RECORD EXCERPTS.
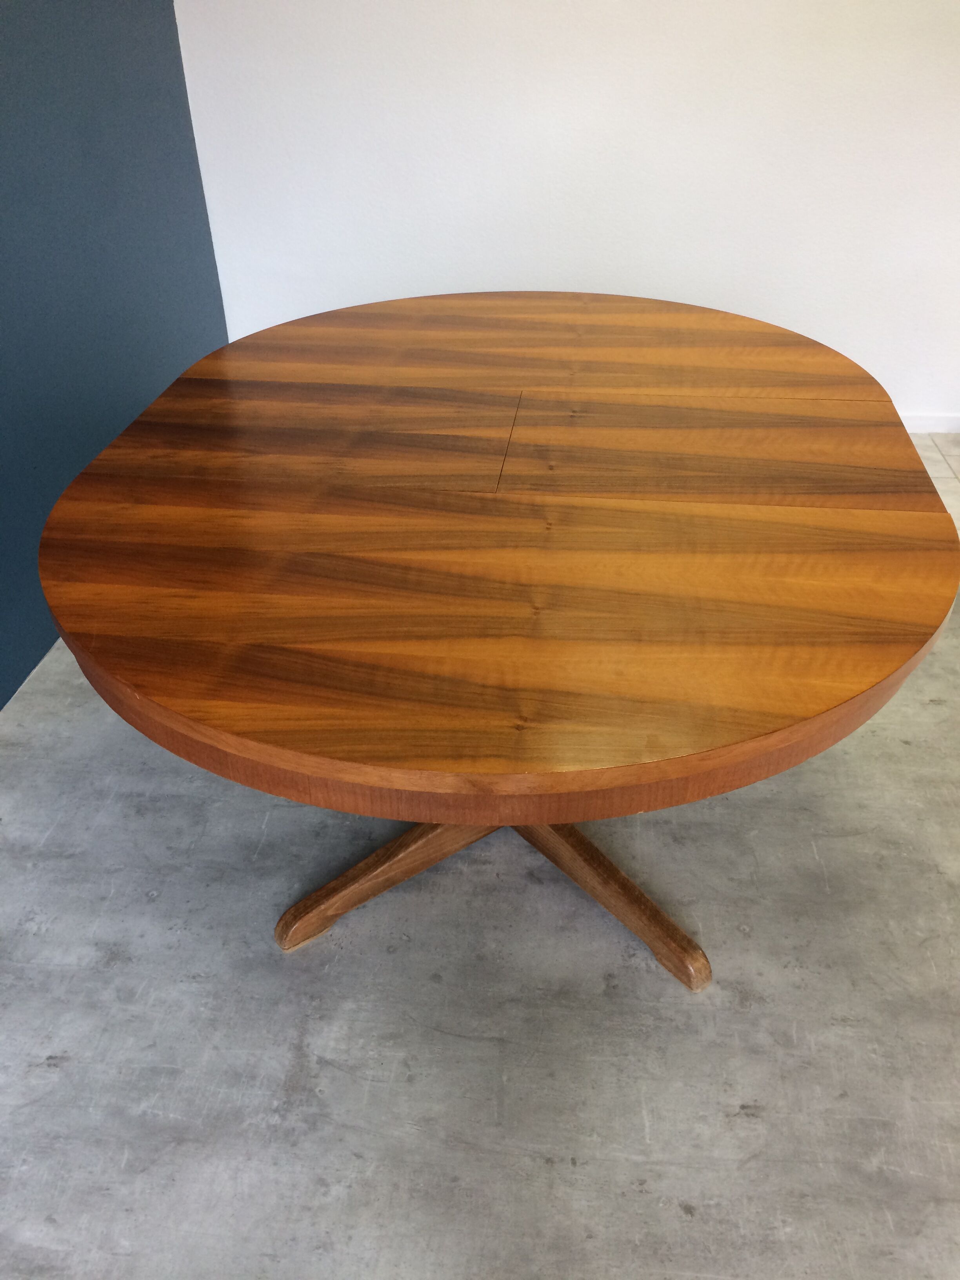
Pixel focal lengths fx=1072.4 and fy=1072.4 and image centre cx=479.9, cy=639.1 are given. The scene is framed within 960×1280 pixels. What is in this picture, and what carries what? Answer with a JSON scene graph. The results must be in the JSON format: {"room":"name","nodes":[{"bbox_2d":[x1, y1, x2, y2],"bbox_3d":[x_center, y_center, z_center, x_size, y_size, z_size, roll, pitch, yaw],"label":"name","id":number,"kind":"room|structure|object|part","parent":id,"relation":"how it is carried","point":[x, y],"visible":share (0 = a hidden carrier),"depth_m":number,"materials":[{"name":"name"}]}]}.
{"room":"dining room","nodes":[
{"label":"dining room","id":0,"kind":"room"},
{"bbox_2d":[0,0,227,707],"bbox_3d":[-1.231,-0.498,1.048,0.151,2.576,5.124,3,34,6],"label":"blue wall","id":1,"kind":"structure","parent":0,"point":[46,646],"depth_m":2.60,"materials":[{"name":"blue paint"}]},
{"bbox_2d":[0,429,959,1279],"bbox_3d":[0.652,0.801,1.379,4.878,0.105,5.715,3,34,6],"label":"floor","id":2,"kind":"structure","parent":0,"point":[697,1219],"depth_m":1.62,"materials":[{"name":"grey concrete"}]},
{"bbox_2d":[32,293,959,989],"bbox_3d":[0.045,0.016,1.817,1.266,0.791,1.495,3,34,6],"label":"round table","id":3,"kind":"object","parent":2,"relation":"on","point":[91,466],"visible":1,"depth_m":1.31,"materials":[{"name":"brown wood"}]},
{"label":"leg","id":4,"kind":"part","parent":3,"relation":"part of","materials":[{"name":"brown wood"}]},
{"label":"leg","id":5,"kind":"part","parent":3,"relation":"part of","materials":[{"name":"brown wood"}]},
{"bbox_2d":[170,0,959,424],"bbox_3d":[1.053,-1.811,2.912,4.370,2.589,0.167,3,34,6],"label":"white wall","id":6,"kind":"structure","parent":0,"point":[866,367],"depth_m":3.16,"materials":[{"name":"white paint"}]},
{"bbox_2d":[899,412,959,433],"bbox_3d":[1.315,-0.708,3.487,3.738,0.075,0.016,3,34,6],"label":"baseboard","id":7,"kind":"structure","parent":6,"relation":"attached to","point":[919,420],"depth_m":3.47,"materials":[{"name":"white paint"}]},
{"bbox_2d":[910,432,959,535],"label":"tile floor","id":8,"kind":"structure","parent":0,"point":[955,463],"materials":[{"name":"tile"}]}
]}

YOUR ASSIGNMENT. The output should consist of the records above, reproduced exactly, without pictures.

TASK OUTPUT.
Pixel focal lengths fx=1072.4 and fy=1072.4 and image centre cx=479.9, cy=639.1 are given. The scene is framed within 960×1280 pixels. What is in this picture, and what carries what? Answer with a JSON scene graph. The results must be in the JSON format: {"room":"name","nodes":[{"bbox_2d":[x1, y1, x2, y2],"bbox_3d":[x_center, y_center, z_center, x_size, y_size, z_size, roll, pitch, yaw],"label":"name","id":number,"kind":"room|structure|object|part","parent":id,"relation":"how it is carried","point":[x, y],"visible":share (0 = a hidden carrier),"depth_m":number,"materials":[{"name":"name"}]}]}.
{"room":"dining room","nodes":[
{"label":"dining room","id":0,"kind":"room"},
{"bbox_2d":[0,0,227,707],"bbox_3d":[-1.231,-0.498,1.048,0.151,2.576,5.124,3,34,6],"label":"blue wall","id":1,"kind":"structure","parent":0,"point":[46,646],"depth_m":2.60,"materials":[{"name":"blue paint"}]},
{"bbox_2d":[0,429,959,1279],"bbox_3d":[0.652,0.801,1.379,4.878,0.105,5.715,3,34,6],"label":"floor","id":2,"kind":"structure","parent":0,"point":[697,1219],"depth_m":1.62,"materials":[{"name":"grey concrete"}]},
{"bbox_2d":[32,293,959,989],"bbox_3d":[0.045,0.016,1.817,1.266,0.791,1.495,3,34,6],"label":"round table","id":3,"kind":"object","parent":2,"relation":"on","point":[91,466],"visible":1,"depth_m":1.31,"materials":[{"name":"brown wood"}]},
{"label":"leg","id":4,"kind":"part","parent":3,"relation":"part of","materials":[{"name":"brown wood"}]},
{"label":"leg","id":5,"kind":"part","parent":3,"relation":"part of","materials":[{"name":"brown wood"}]},
{"bbox_2d":[170,0,959,424],"bbox_3d":[1.053,-1.811,2.912,4.370,2.589,0.167,3,34,6],"label":"white wall","id":6,"kind":"structure","parent":0,"point":[866,367],"depth_m":3.16,"materials":[{"name":"white paint"}]},
{"bbox_2d":[899,412,959,433],"bbox_3d":[1.315,-0.708,3.487,3.738,0.075,0.016,3,34,6],"label":"baseboard","id":7,"kind":"structure","parent":6,"relation":"attached to","point":[919,420],"depth_m":3.47,"materials":[{"name":"white paint"}]},
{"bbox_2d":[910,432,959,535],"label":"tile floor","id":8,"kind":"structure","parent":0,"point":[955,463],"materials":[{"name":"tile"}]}
]}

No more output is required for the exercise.